In November, as part of the World Federation of UN Associations (WFUNA) 2015 plenary meeting which took place in Vancouver, UNA Canada held a Global Citizens Gala Dinner as one of its fundraising events. The person honoured at the dinner was Terry Hui, President of Concord Pacific. The event was attended by the Vancouver business elite as well as many delegates from UN Associations from around the world.

These events are important for UNA Canada because they raise funds for our advocacy work. This was an opportunity to remind all those who were new to the work of the UN that the organization and its Agencies work to protect some of the most vulnerable people in the world – eg. refugees (UNHCR), children (UNICEF), women (UN Women), and the sick (WHO). UN agencies help set standards worldwide which keep us all safe eg. the peaceful use of nuclear energy (IAEA) and international aviation (ICAO). 
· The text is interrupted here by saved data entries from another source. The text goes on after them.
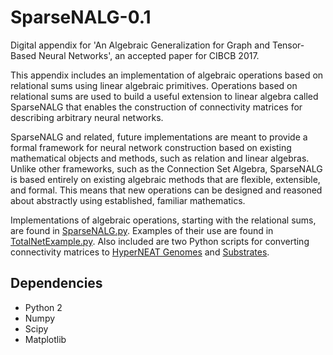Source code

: # SparseNALG-0.1

Digital appendix for 'An Algebraic Generalization for Graph and Tensor-Based Neural Networks', an accepted paper for CIBCB 2017.  

This appendix includes an implementation of algebraic operations based on relational sums using linear algebraic primitives. Operations based on relational sums are used to build a useful extension to linear algebra called SparseNALG that enables the construction of connectivity matrices for describing arbitrary neural networks.

SparseNALG and related, future implementations are meant to provide a formal framework for neural network construction based on existing mathematical objects and methods, such as relation and linear algebras. Unlike other frameworks, such as the Connection Set Algebra, SparseNALG is based entirely on existing algebraic methods that are flexible, extensible, and formal. This means that new operations can be designed and reasoned about abstractly using established, familiar mathematics. 

Implementations of algebraic operations, starting with the relational sums, are found in [SparseNALG.py](SparseNALG.py). Examples of their use are found in [TotalNetExample.py](TotalNetExample.py). Also included are two Python scripts for converting connectivity matrices to [HyperNEAT Genomes](ToHyperNEATGenome.py) and [Substrates](ToHyperNEATSubstrate.py).

## Dependencies
- Python 2  
- Numpy  
- Scipy  
- Matplotlib  
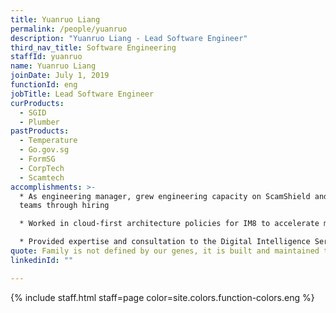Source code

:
 ```yaml
---
title: Yuanruo Liang
permalink: /people/yuanruo
description: "Yuanruo Liang - Lead Software Engineer"
third_nav_title: Software Engineering
staffId: yuanruo
name: Yuanruo Liang
joinDate: July 1, 2019
functionId: eng
jobTitle: Lead Software Engineer
curProducts:
  - SGID
  - Plumber
pastProducts:
  - Temperature
  - Go.gov.sg
  - FormSG
  - CorpTech
  - Scamtech
accomplishments: >-
  * As engineering manager, grew engineering capacity on ScamShield and sgID
  teams through hiring

  * Worked in cloud-first architecture policies for IM8 to accelerate modern engineering practices across government

  * Provided expertise and consultation to the Digital Intelligence Service on tech hiring
quote: Family is not defined by our genes, it is built and maintained through love.
linkedinId: ""

---
```


{% include staff.html staff=page color=site.colors.function-colors.eng %}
Exploring the Bill and Melinda Gates Foundation in December was a thoroughly enjoyable way to spend two hours in Seattle. At the time of my visit, Bill Gates was still the world’s richest man. Most of his wealth goes to this foundation which he and his wife run.
Over the years I have seen various international projects which the Gates Foundation has funded – most notable of course is their focus on the eradication of polio (in cooperation with UNICEF) and their efforts (also with UNICEF and WHO) to make sure that all children worldwide receive the full range of necessary childhood vaccinations. The Gates Foundation also works to improve under-funded inner city public schools throughout the United States.
The quotation seen above is one example of an interactive display about the work of the Foundation, located on a quiet street near to the Space Needle. It is in a simple two storey building, staffed by volunteers and the displays about the work of the Foundation are interactive and focused on young people.


In October, I presented a case study to the BC Social Studies Teachers’ Association (BCSSTA). The presentation was called Canada and UN Peacekeeping in a Cruel World: Myth or Reality?

I decided on this topic after realizing that many students were aware of Canada’s historic support of UN peacekeeping but were not as clear about our relationship with the UN in more recent times. This interactive case study was an opportunity to set the record straight and to encourage educators to be sensitive to our present and changing relationship with the UN – not just our storied past.